This water-based computer processing is much different than our typical electronic computer in that it functions as a physical laboratory at the same time as it executes logical processing commands.
See how the new water droplet computer works in the video below.
The coils of wire create a magnetic field that functions as a clock, or a timer, that controls the release of each water droplet. The binary coding is created by the timing of the droplets, and actual physical manipulation of the material carried within the water droplet takes place based on the commands produced by the timing of the release of each water droplet.
Popular Science refers to this new way of computing as “surprising” and notes that plans are being made to release the design of the water droplet computer to the public.
Smithsonian notes that the exciting new computer design was ten years in the making, and that the team hopes to produce a much smaller version that can perform many operations much more quickly.
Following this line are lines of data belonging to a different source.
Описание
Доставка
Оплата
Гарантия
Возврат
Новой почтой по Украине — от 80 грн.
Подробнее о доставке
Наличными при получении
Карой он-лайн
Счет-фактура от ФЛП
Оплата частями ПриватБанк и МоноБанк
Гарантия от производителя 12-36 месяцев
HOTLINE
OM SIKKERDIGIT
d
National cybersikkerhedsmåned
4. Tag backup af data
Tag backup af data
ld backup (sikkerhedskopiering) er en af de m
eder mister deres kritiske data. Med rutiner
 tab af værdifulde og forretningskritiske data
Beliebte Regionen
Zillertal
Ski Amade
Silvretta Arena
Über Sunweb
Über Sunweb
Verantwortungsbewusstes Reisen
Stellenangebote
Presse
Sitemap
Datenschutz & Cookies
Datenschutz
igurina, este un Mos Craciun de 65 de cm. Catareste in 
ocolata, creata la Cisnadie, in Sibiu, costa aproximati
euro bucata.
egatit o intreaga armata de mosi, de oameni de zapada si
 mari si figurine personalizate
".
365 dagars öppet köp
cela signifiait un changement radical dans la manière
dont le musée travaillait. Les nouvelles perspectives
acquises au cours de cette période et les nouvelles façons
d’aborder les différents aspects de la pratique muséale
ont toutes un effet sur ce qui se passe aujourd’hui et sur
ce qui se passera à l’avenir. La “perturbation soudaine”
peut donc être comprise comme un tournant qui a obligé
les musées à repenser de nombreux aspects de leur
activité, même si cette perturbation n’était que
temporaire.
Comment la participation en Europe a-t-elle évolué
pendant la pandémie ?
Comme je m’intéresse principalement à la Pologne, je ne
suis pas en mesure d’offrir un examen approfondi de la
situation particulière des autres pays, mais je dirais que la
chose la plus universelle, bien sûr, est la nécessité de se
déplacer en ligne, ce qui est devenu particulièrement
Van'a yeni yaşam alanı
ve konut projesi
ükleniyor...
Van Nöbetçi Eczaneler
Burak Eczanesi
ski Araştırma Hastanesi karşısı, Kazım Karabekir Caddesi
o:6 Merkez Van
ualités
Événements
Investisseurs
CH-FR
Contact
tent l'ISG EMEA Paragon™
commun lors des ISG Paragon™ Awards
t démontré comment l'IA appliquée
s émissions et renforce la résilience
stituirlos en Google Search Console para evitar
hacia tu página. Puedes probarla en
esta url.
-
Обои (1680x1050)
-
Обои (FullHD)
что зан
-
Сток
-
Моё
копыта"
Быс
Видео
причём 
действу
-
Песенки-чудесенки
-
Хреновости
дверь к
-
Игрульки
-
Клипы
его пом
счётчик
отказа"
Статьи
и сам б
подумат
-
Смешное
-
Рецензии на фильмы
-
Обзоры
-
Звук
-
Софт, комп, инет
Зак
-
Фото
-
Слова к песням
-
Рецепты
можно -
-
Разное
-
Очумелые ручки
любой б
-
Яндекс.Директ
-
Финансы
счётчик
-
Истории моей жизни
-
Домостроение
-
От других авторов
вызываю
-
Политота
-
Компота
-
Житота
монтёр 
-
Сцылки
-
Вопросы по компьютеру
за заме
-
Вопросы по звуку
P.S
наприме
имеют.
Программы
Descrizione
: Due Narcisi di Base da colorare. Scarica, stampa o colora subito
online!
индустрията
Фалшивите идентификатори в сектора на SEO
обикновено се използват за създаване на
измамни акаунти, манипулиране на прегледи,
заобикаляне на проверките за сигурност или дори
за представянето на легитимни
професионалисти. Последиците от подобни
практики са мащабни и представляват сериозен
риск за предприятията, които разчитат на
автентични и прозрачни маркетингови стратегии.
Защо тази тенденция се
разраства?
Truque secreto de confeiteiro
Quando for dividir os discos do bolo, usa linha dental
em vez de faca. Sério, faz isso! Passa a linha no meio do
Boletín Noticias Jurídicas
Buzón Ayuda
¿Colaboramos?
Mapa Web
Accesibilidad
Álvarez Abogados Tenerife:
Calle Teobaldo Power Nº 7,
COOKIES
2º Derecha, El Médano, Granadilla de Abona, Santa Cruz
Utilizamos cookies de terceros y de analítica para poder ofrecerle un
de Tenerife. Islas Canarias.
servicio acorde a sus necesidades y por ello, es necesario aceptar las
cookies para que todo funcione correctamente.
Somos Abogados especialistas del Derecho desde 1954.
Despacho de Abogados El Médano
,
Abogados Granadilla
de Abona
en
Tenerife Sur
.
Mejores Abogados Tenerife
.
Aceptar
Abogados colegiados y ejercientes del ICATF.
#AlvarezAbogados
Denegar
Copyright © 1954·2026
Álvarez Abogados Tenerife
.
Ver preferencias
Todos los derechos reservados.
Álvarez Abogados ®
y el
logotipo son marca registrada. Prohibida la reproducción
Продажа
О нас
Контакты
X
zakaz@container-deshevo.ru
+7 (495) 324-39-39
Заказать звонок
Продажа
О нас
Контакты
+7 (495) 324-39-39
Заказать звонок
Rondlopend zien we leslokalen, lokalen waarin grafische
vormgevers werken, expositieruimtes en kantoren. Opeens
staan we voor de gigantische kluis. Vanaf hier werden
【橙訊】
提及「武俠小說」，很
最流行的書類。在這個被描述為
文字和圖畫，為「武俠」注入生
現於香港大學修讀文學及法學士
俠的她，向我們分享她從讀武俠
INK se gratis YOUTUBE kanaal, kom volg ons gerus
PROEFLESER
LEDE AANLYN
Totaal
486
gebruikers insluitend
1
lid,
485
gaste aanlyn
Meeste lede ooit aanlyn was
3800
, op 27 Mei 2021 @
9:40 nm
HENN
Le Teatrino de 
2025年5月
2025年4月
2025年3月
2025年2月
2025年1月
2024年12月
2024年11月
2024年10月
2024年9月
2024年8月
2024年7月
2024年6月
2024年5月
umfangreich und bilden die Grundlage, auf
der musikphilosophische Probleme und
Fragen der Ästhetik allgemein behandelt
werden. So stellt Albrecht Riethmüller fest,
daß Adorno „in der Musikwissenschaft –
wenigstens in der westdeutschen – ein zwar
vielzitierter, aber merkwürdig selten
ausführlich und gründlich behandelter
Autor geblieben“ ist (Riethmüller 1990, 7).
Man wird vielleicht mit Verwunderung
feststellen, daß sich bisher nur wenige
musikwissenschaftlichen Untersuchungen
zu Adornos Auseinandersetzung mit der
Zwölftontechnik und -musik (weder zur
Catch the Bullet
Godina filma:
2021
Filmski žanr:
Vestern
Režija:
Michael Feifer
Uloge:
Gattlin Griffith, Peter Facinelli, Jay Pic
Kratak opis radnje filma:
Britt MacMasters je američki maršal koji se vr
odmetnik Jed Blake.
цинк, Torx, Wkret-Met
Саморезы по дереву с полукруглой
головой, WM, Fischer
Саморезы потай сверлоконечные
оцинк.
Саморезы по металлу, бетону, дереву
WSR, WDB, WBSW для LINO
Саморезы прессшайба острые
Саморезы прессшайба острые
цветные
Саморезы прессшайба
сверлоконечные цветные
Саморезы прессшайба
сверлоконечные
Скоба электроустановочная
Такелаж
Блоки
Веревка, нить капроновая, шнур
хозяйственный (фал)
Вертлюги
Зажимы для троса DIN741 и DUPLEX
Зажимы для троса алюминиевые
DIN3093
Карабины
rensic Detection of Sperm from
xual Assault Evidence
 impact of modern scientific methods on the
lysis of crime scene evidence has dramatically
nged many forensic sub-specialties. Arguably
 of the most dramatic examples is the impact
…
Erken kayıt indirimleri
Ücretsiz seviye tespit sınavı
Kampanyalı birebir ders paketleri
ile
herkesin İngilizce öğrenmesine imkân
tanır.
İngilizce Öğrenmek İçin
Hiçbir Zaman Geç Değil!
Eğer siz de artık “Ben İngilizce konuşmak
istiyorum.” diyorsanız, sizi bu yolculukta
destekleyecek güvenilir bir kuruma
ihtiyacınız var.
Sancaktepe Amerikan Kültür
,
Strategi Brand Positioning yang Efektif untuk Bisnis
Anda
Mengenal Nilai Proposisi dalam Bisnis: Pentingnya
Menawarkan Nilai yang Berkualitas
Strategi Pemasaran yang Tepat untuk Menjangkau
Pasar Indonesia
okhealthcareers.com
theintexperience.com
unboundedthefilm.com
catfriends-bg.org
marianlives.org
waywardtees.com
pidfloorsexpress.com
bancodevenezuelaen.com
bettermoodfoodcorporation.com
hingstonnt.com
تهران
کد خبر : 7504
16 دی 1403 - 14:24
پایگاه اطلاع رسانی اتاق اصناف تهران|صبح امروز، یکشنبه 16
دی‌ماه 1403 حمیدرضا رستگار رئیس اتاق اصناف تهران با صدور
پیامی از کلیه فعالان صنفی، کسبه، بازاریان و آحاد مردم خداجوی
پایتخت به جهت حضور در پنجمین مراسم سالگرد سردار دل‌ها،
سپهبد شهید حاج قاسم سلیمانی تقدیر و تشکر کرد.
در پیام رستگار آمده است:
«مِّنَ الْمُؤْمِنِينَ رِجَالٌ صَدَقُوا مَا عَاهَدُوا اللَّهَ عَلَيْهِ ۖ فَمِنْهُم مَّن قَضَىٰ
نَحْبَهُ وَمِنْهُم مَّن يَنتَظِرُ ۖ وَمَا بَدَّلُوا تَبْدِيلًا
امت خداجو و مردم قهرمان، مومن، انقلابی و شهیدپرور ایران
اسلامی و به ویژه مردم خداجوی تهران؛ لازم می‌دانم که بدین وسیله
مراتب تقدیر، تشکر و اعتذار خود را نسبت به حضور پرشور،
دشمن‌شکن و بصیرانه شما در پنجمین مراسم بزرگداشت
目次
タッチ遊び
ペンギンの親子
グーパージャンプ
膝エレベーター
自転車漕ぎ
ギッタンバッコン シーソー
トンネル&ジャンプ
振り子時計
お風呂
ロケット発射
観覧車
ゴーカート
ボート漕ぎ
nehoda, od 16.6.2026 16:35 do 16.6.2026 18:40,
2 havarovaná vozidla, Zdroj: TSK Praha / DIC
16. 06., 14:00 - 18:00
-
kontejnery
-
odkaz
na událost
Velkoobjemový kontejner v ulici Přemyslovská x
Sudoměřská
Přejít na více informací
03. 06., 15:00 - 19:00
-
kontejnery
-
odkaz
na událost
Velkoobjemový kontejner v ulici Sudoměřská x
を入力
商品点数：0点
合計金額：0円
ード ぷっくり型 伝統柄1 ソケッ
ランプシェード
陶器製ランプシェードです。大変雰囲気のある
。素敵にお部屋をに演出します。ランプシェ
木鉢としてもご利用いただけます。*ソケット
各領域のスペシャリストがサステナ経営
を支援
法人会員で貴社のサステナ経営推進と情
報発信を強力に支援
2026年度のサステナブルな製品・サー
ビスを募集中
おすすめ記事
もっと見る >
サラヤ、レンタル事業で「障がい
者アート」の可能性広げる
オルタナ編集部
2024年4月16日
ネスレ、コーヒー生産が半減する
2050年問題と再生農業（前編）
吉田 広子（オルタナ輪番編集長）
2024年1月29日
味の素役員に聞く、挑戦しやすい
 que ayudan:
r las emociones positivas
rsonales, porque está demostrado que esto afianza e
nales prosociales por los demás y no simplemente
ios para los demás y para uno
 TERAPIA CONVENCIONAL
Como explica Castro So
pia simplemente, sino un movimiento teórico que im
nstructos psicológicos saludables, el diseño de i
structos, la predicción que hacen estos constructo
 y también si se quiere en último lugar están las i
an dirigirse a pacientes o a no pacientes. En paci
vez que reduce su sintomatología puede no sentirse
The team has demonstrated that the water droplet computer can be used for everything that is key for basic computation, including logic gates and feedback that define what a computer is.
A recent press release from Stanford includes contact information for the team that created the water droplet technology, and explains that the entire goal was to bring forward a brand new type of computer for public use.
“A camera records the interactions between individual droplets, allowing observation of computation as it occurs in real time. The presence or absence of a droplet represents the 1s and 0s of binary code, and the clock ensures that all the droplets move in perfect synchrony, and thus the system can run virtually forever without any errors.”
Perpetual motion, fluid mechanics, nano particles, and miniature laboratories — this new computer design is sure to be applied in many different ways over the next few years.